We propose a new way to process the multi-channel input, which comes from 2D convolution instead of 3D convolution. Two-dimensional convolution takes a single slice as an input and fails to leverage context from adjacent slices. Conversely, 3D convolution overcomes this issue by leveraging the slice context with 3D convolutional kernels, resulting in enhanced performance. However, 3D convolutions have a limited range depending on the kernel size (3 × 3 × 3 kernels can leverage depth information using only three consecutive slices).

In our proposed method, the input has a size of (B, H, W, 49) for the 3 × 3 to 7 × 7 reconstruction task where the 49 represents the number of input channels. For 2D convolution, the number of filters equals (filter_height × filter_width × in_channels × out_channels). Consequently, every output channel is a function of all input channels at each convolution. Adopting this method can fix the limited range issue of the 3D convolution and provide better quality.

The number of input channels is 49 for the 3 × 3 to 7 × 7 reconstruction task. Still, we extract more features on the subsequent convolution layers, meaning more interactions can be identified between the extracted features of input images, restoring more information and details. Because some of the extracted features might contain useless or redundant information, the channel attention mechanism rescales (gives different weights) for these extracted features depending on the information content.

We can summarize the contributions of this article as follows: (1) We adopt a channel attention mechanism to reconstruct LF images. (2) Our method increases the interaction between different LF images by processing LF images as input–output channels of 2D convolutions. (3) We design the RCA-LF to increase the interactions between input–output channels (parallel processing) and decrease the number of blocks (serial processing); hence, it can reconstruct LF images accurately and fast.

2. Related Work

2.1. LF Representation

A wealth of information about the surrounding 3D space is revealed by LF imaging, contrary to traditional imaging methods. The Plenoptic function was initially described using seven variables that determine the view from any possible angle, for all wavelengths of light and at any time, as $P=P\left(\theta ,\phi ,\mathsf{\lambda },\mathrm{t},V_x,V_y,V_z\right)$ [20]. It was then simplified to a 4D description with the intersections of light rays with two planes $L=L\left(u,v,x,y\right)$, where (u, v) and (x, y) denote the points of intersection with the first and second planes, respectively, as shown in Figure 1 [21].

2.2. LF Reconstruction

Many LF reconstruction approaches have been presented. These approaches are classified into three types: traditional, deep learning depth-based, and deep learning non-depth-based approaches.

........

### Written instruction A
According to the light field reconstruction excerpt, how many input channels does the 3 × 3 to 7 × 7 reconstruction task use?
### Written instruction B
Pick up the light field reconstruction excerpt after its final sentence and keep writing.

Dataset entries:
........

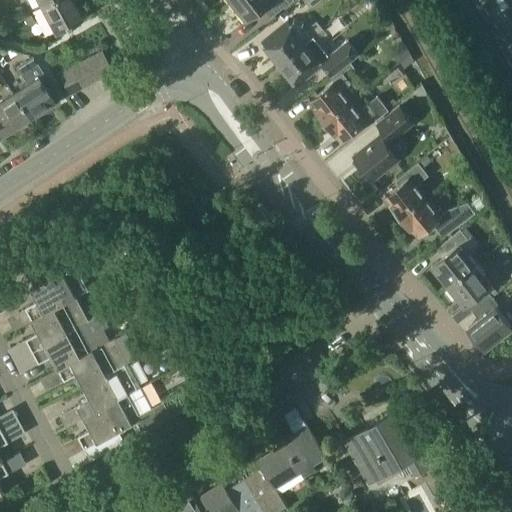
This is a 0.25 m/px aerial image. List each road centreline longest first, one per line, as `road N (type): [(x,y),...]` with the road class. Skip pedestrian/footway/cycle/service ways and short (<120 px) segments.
road 1 (unclassified): [(81,504),(301,371)]
road 2 (tertiary): [(0,190),(160,87),(189,82)]
road 3 (tertiary): [(328,243),(223,92),(189,82)]
road 4 (tertiary): [(189,82),(254,170),(328,243)]
road 5 (residential): [(81,504),(0,354)]
road 6 (tertiary): [(407,322),(473,418),(511,436)]
road 7 (tertiary): [(511,400),(464,376),(407,322)]
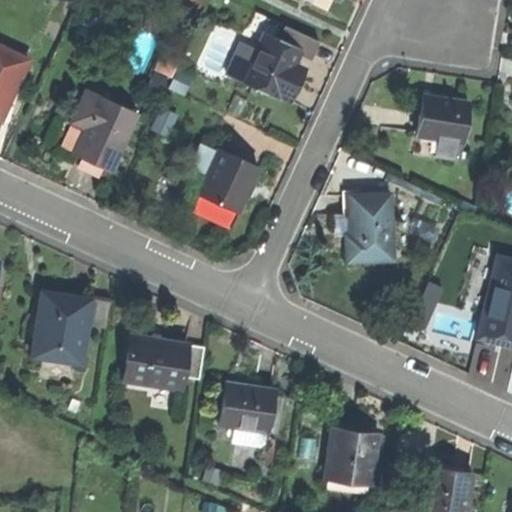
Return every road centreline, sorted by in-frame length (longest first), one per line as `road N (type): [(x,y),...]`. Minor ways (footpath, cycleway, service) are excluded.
road 1 (residential): [(245,304),(511,433)]
road 2 (residential): [(245,304),(357,55)]
road 3 (residential): [(0,190),(245,304)]
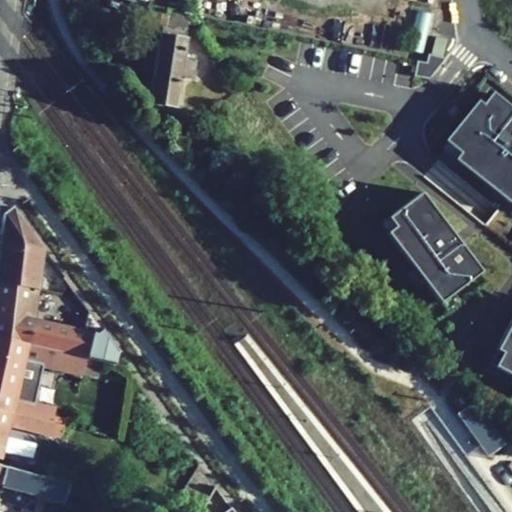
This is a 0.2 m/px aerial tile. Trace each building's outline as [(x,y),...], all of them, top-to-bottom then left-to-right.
[(141,5),(139,17),(145,18),(147,7),(141,5)] [(160,36),(158,36),(149,102),(174,105),(178,77),(191,79),(194,59),(181,57),(184,40),(182,40),(182,34),(185,35),(186,24),(187,21),(181,20),(182,12),(165,8),(165,11),(147,7),(145,18),(144,21),(162,25),(160,36)] [(186,24),(196,26),(197,22),(191,14),(182,12),(181,20),(187,21),(186,24)] [(214,61),(222,54),(203,29),(193,36),(214,61)] [(447,45),(436,43),(432,61),(443,63),(447,45)] [(225,84),(233,94),(245,83),(222,54),(214,61),(229,81),(225,84)] [(511,108),(492,92),(444,151),(511,206),(511,108)] [(480,273),(419,193),(378,224),(440,304),(480,273)] [(1,213),(0,220),(0,261),(39,266),(41,248),(12,207),(1,213)] [(0,261),(0,282),(32,288),(36,288),(39,266),(0,261)] [(40,267),(39,276),(49,277),(51,268),(40,267)] [(0,282),(0,298),(31,304),(32,288),(0,282)] [(0,298),(0,337),(26,343),(36,346),(86,357),(87,357),(93,334),(28,317),(31,304),(0,298)] [(511,316),(487,364),(511,377),(511,316)] [(26,343),(0,337),(0,408),(46,420),(50,406),(34,402),(42,367),(82,376),(86,357),(36,346),(26,343)] [(476,399),(455,414),(484,456),(505,442),(476,399)] [(0,408),(0,456),(10,423),(27,428),(27,431),(58,440),(62,424),(46,420),(0,408)] [(6,467),(0,486),(61,504),(64,496),(70,498),(75,486),(6,467)] [(180,489),(169,511),(195,511),(202,500),(180,489)] [(223,511),(208,489),(202,500),(195,511),(223,511)]
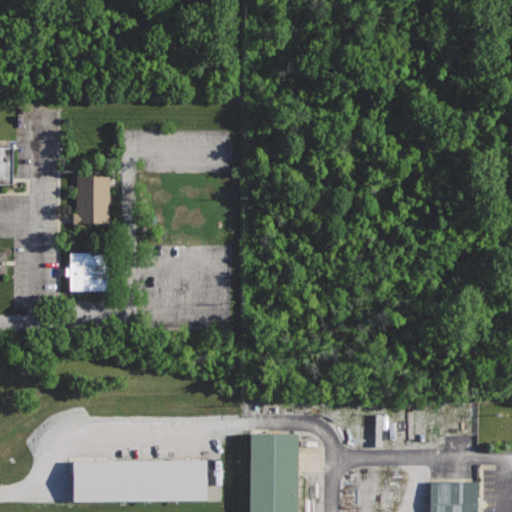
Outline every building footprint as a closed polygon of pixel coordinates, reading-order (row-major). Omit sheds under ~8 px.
[(12,144),(0,144),(0,183),(12,183),(12,144)] [(110,174),(76,174),(76,211),(72,211),(72,223),(110,222),(110,174)] [(110,252),(70,252),(70,265),(66,265),(66,275),(70,275),(70,289),(110,289),(110,252)] [(293,511),(295,431),(245,430),(243,511),(293,511)] [(70,501),(69,459),(205,459),(205,501),(70,501)] [(477,511),(478,480),(428,480),(428,511),(477,511)]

........

### Task answer A
49.

### Task answer B
2.2.1. Traditional Approaches

Wanner and Goldluecke improved the spatial and angular resolutions using the Epipolar Plane Image (EPI) for depth map estimation [22]. However, this variational framework has flaws since the input views only assess the disparity. Another approach was proposed to utilize the Gaussian mixture model for LF denoising, super-resolution, and refocusing [23]. In this approach, the patch prior was designed using the disparity pattern. However, their approach is vulnerable to low-quality LF images. Pujades et al. [24] proposed a novel cost function optimized by a Bayesian formulation to estimate the depth and reconstruct novel views. Chaurasia et al. [25] proposed a novel image-based rendering using superpixels to preserve depth discontinuities. The warped views are blended using a camera and depth information. Zhang et al. [26] proposed an interactive system adopting patch-based methods for LF editing. This technique models the collected images as overlapping layers with varying depths and uses back-to-front layered synthesis. Vagharshakyan et al. [27] utilized the EPIs in the shearlet domain to reconstruct dense images using large baseline-rectified images. Their method provided good results for non-Lambertian scenes of semi-transparent objects.

2.2.2. Deep Learning Depth-Based Approaches

Kalantari et al. [15] suggested decomposing the reconstruction process into disparity and color estimates independently evaluated by the relevant CNN network. Due to their separate reconstruction, connections between novel LF images were overlooked. Another approach was proposed to speed up Kalantari’s method using a predefined CNN [28]. In addition, they proposed the estimation of two disparity maps to provide more accurate results. Shi et al. [16] used two reconstruction modules: pixel reconstruction to handle the occlusions explicitly, and feature reconstruction for high frequencies. However, this method was limited by the need for depth maps. In contrast to the previous methods designed for images with a small baseline, Jin et al. [29] designed a model for images with a large baseline. A CNN was employed to estimate depth maps to wrap input views, and these views were then blended using a SAS CNN [30]. Because the quality of synthesized views is dependent on the accuracy of estimated depth maps, unwanted artifacts often emerge in synthesized views.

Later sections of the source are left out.